Exercise objective =
Pull out each line of the records that contains the string "在戴著黑手套的左手指尖碰到了小希的後頸那一剎那".
****************************************
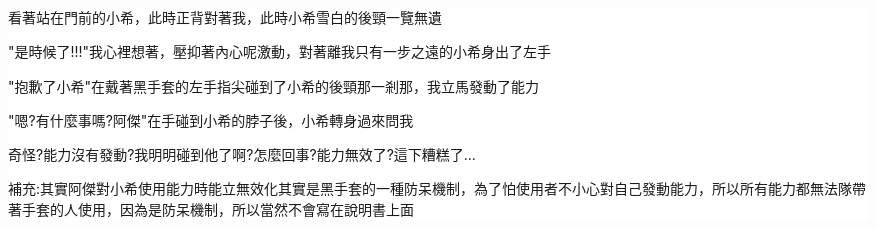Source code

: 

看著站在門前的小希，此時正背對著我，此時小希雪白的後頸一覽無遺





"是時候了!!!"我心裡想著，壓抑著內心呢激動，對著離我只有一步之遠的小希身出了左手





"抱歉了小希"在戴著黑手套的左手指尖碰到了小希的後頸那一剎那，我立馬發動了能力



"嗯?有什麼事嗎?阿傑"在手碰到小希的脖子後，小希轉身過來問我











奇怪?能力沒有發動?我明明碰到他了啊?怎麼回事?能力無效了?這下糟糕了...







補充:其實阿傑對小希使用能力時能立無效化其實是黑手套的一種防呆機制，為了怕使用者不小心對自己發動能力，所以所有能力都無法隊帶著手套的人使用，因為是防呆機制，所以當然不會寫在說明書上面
****************************************
Solution to this exercise =
"抱歉了小希"在戴著黑手套的左手指尖碰到了小希的後頸那一剎那，我立馬發動了能力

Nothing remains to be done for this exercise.